Estos datos son por demás conocidos. Menos, tal vez, es la intención que anima a este fenómeno que, en lugar de eliminar al Estado, busca apropiarse de jueces, policías y prisiones con la complicidad de algún segmento de la dirigencia política. Valga la metáfora: la criminalidad del narcotráfico opera como una termita, ese insecto que roe por dentro la madera de los árboles e impulsa el derrumbe y destrucción de lo que, aparentemente, parecía sólido.

Esta suerte de desvanecimiento de las estructuras del Estado busca transformarlo en un instrumento de la criminalidad. Obviamente, frente a tamaño desajuste, se reclaman urgentes medidas.

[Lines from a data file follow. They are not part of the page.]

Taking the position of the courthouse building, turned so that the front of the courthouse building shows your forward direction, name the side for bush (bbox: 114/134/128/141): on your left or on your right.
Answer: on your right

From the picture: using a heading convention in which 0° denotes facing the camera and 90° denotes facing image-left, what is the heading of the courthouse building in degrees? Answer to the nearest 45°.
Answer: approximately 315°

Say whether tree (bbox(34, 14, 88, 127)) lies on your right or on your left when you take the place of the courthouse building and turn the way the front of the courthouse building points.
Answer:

En verdad, estas urgencias, aunque necesarias, no resuelven enteramente el problema si no adoptamos un compromiso tendiente a formular el pacto fundante de la seguridad pública. Esto, de la misma manera como la reconstrucción económica de la sociedad, requiere tiempo y tenacidad, dos virtudes que pueden echarse en saco roto si persisten el faccionalismo y la polarización.

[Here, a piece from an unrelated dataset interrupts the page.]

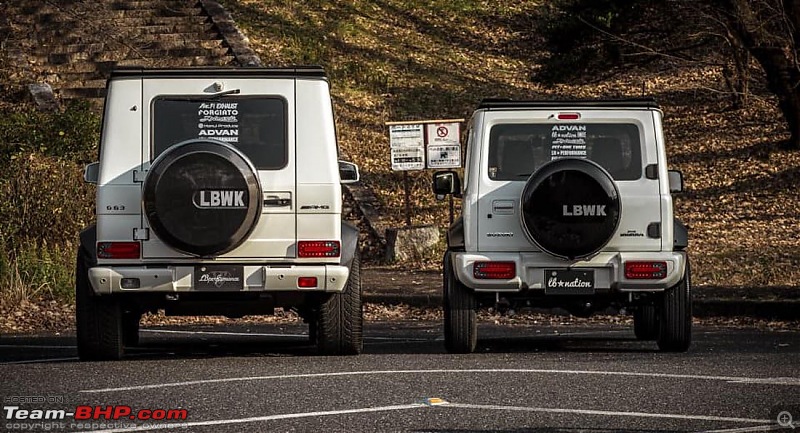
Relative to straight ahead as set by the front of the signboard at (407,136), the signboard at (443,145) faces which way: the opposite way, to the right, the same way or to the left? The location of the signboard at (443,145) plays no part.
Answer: the same way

¿Se olvida, acaso, el combate del Estado italiano de cara al desafío histórico de la mafia? Un combate prolongado bajo el amparo de la ley que no se resuelve con parches ni improvisaciones. Requiere, al contrario, lo que entre nosotros se ha evaporado: el concurso de consensos de larga duración, el respeto a los estrados de la Justicia y el esfuerzo sistemático para arrancar del Estado el estigma de la corrupción. Es lo que, con el paso de los años, aún no hemos aprendido.